## Problems to solve
**a.** In the design thinking blog post, which conference are the writer and Michael Beirut both speaking at?
**b.** Print the stretch of the design thinking blog post from "It's two different" through "on his domain.".
**c.** Decide whether each statement agrees with the design thinking blog post. Answer yes or no for each, and quote the words from the post that settle it.
(i) Jon Campbell recommends sticking with the word innovation.
(ii) The commenter J says Poynor's article understood well how design is taught.
(iii) bobestes describes the work of VSA Partners as mostly industrial design.

## Document passage
------------------------------------------------

The discipline of graphic design (Michael Beirut, tell me if I'm wrong here), does not start this way and does not have this kind of methodology. It is much more visual and visceral, more aesthetic. And harder to codify into a system, into a methodology.

Yikes, I've got to run to a dinner with Pentagram's Michael Beirut. We're both speaking at the @Issue Design Conference tomorrow and there's a dinner tonight. The conference is Design Thinking In A Down Economy. More later.

Reader Comments

Crawford

April 29, 2008 3:05 AM

Reading this, I couldn't help but notice the irony of the closing line. Hmmmm...Down Thinking in a Design Economy? Funny, that.

Jon Campbell

April 29, 2008 5:44 AM

I'm amazed at the drama that follows the word design. This is the same argument that keeps coming up and another great reason to move away from using the term design, design thinking or any other permutation and stick with innovation. To associate it too closely to the word design offers an opening for the Rick Poynors of the world to pretend they are "owners" and even practitioners.

I'm curious as to Mr. Poynor's use of user-centered research, rapid, iterative prototyping, analysis and synthesis frameworks and platform-level concepts that might provide some guidance to corporations in how to institutionalize an innovation culture, uncover unarticulated user needs and create new offerings that drive value for customers and profits for businesses. His answer may well be that these have nothing to do with visual culture, to which I would respond, "precisely, and for that reason you shouldn't be arguing about this topic in relation to your field."

It's two different practices that share a similar word. Chicken soup and fried chicken are worlds apart but it doesn't mean Colonel Sanders feels Campbell's Soup is encroaching on his domain.

Unless Mr. Poynor has ideas around cloning that allow for each organization to have a Steve Jobs and Jonathan Ive or recommendations for moving P&G, T-Mobile, Target and every other company from selling mass-produced products to one-offs such as the gardens of Kyoto or Chartres then his examples confuse me and I think we're all better off spending our time creating instead of arguing.

Here are my thoughts the last time it came up on Bruce's blog - http://brandingandinnovation.typepad.com/branding_and_innovation/2007/10/who-gets-to-be-.html

J

April 29, 2008 9:43 AM

My colleagues and I found Poynor's article to be highly ignorant of the way design is taught and used.

I for one don't recognise his description of design (he says 'design' but he really means 'graphic design') and his assumption that designers know best, that design comes from some sort of instinctive aesthetic sensibility is about as untrue of the discipline as you could hope. It's also dangerous and helps explain why so many people prefer to do it themselves rather than talk to designers!

He also contradicts himself. See http://www.creativereview.co.uk/crblog/design-conferences-isnt-it-time-we-demanded-more-asks-rick-poynor/ where he condemns design conferences that focus on the aesthetic... He regrets not being at Intersections, for example, but his ID article criticises just about everything that went on there!

bobestes

April 29, 2008 6:22 PM

Take a look at the work of VSA Partners. It's mostly of a graphic design nature, it's spot-on strategyand looks great. I'm not sure that the two are mutually exclusive.

It's the type of thing that more designers could do if they didn't act like Rick Poyner.

------------------------------------------------

## Raw data
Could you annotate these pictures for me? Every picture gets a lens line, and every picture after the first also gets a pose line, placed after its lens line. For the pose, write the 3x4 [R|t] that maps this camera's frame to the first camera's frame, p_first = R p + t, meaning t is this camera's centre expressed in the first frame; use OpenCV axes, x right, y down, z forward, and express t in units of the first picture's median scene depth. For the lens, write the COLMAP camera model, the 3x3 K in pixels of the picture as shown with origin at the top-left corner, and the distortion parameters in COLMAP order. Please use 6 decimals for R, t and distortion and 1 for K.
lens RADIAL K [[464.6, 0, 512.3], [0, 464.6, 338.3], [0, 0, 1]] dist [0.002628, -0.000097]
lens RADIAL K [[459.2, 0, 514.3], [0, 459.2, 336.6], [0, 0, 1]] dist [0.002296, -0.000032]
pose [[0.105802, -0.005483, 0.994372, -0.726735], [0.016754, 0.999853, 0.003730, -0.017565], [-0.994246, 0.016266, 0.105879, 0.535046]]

------------------------------------------------

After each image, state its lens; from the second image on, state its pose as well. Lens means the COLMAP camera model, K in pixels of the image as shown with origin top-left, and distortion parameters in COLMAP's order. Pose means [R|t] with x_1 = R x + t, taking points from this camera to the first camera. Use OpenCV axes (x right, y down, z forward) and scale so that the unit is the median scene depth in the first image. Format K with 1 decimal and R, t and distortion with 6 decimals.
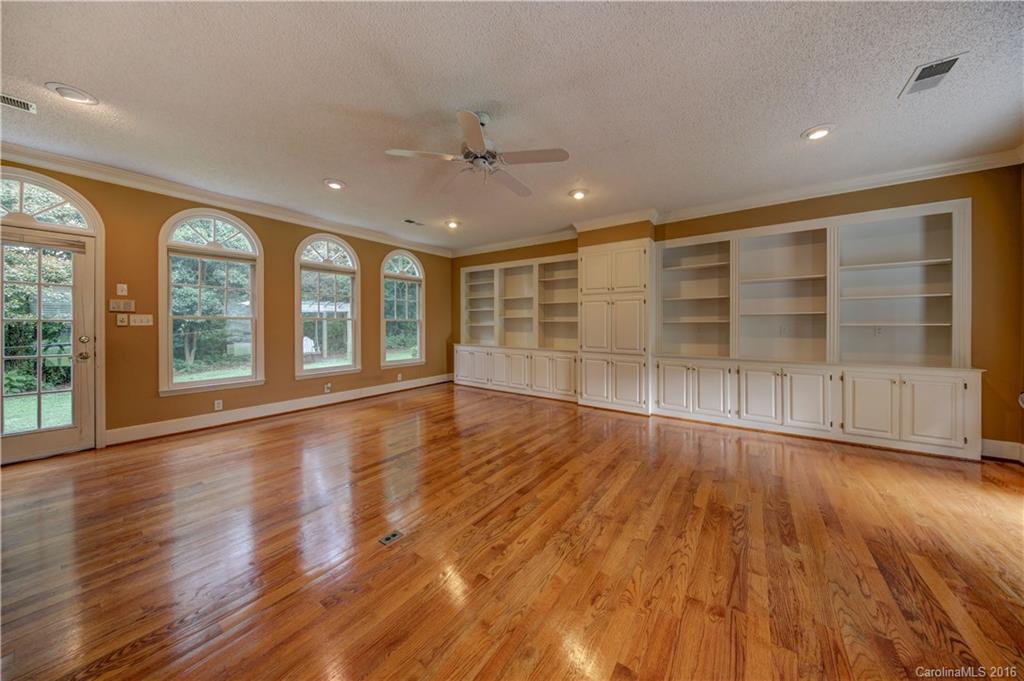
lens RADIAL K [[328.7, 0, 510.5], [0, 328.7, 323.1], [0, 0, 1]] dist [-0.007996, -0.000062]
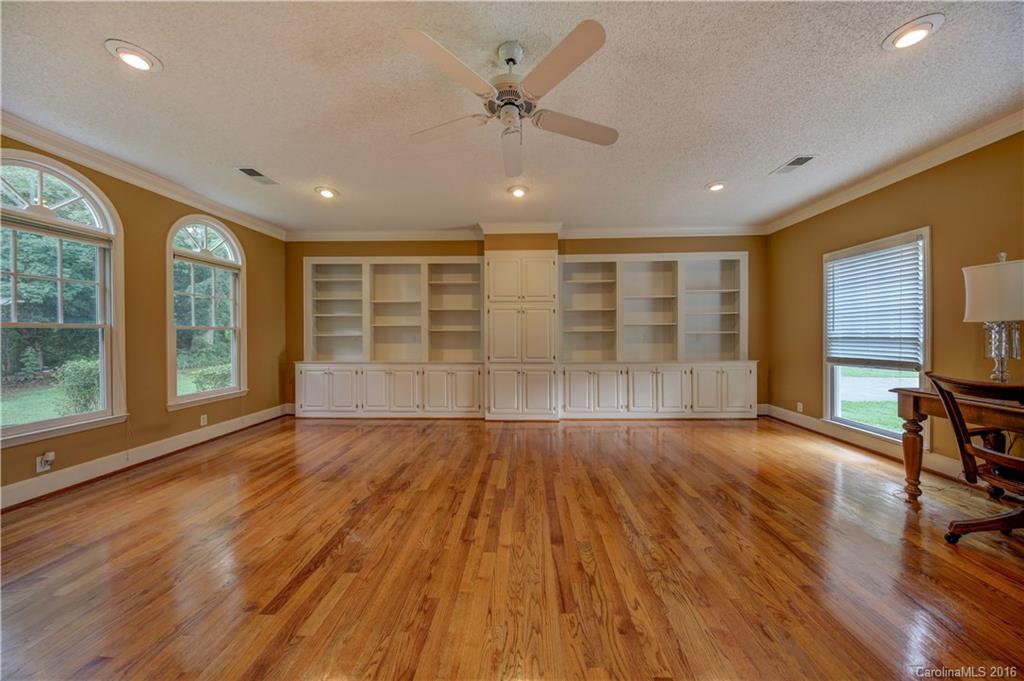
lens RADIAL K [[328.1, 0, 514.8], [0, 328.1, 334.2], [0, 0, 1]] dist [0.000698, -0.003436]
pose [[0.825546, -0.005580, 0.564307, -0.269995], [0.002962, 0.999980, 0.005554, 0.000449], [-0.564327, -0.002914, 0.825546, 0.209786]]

------------------------------------------------

## Responses to the exercise
**a.** The @Issue Design Conference.

**b.**
It's two different practices that share a similar word. Chicken soup and fried chicken are worlds apart but it doesn't mean Colonel Sanders feels Campbell's Soup is encroaching on his domain.

**c.**
(i) Yes: "stick with innovation"
(ii) No: "highly ignorant of the way design is taught and used"
(iii) No: "mostly of a graphic design nature"